# Multiplex/Plywood



## Cave-dweller (Apr 11, 2011)

Hello,

I've noticed that a high-grade plywood material known as "multiplex" is a standard for making wood (but non-solid-wood) slingshots. I want to purcahse some of this material but I live in Ireland and when I do google searches such as "multiplex plywood + ireland" etc I get no results. Perhaps it's called something else here. I don't know.I have researched the companies that supply plywood etc but cannot find anything referred to as "multiplex".As far as I can see, the only plywood available here is pretty low grade with a low ply to thickness ratio.

Anyway, what I want to know is what generally qualifies as being "multiplex" in terms of the number of plys in any given thickness, for example, a 12mm (0.5") or 18mm (0.75") sheet? Are there any Irish members out there who have located an Irish supplier of this material?


----------



## Dan the Slingshot Man (Nov 21, 2010)

Multiplex is normally a hard wood plywood, with many layers. You will usually find it in Baltic Birch.


----------



## A+ Slingshots (Jan 22, 2010)

Dan is correct!!! It is also listed as "furniture grade" or "high grade". You can find cheaper versions sometimes but it will not be as dense because it is filled with many voids.


----------



## Devoman (Oct 15, 2010)

A+ Slingshots said:


> Dan is correct!!! It is also listed as "furniture grade" or "high grade". You can find cheaper versions sometimes but it will not be as dense because it is filled with many voids.
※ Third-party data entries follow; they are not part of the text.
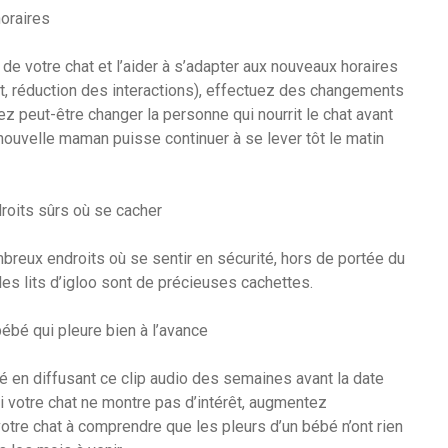
horaires
 de votre chat et l’aider à s’adapter aux nouveaux horaires
t, réduction des interactions), effectuez des changements
z peut-être changer la personne qui nourrit le chat avant
 nouvelle maman puisse continuer à se lever tôt le matin
roits sûrs où se cacher
eux endroits où se sentir en sécurité, hors de portée du
 les lits d’igloo sont de précieuses cachettes.
ébé qui pleure bien à l’avance
é en diffusant ce clip audio des semaines avant la date
i votre chat ne montre pas d’intérêt, augmentez
tre chat à comprendre que les pleurs d’un bébé n’ont rien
So that cheaper type is something you "Wood a Void?".....lol


----------



## Cave-dweller (Apr 11, 2011)

Devoman said:


> Dan is correct!!! It is also listed as "furniture grade" or "high grade". You can find cheaper versions sometimes but it will not be as dense because it is filled with many voids.


So that cheaper type is something you "Wood a Void?".....lol
[/quote]

Ha Ha!

I notice you call yourself Devoman. Are you a Devotee of the band Devo?


----------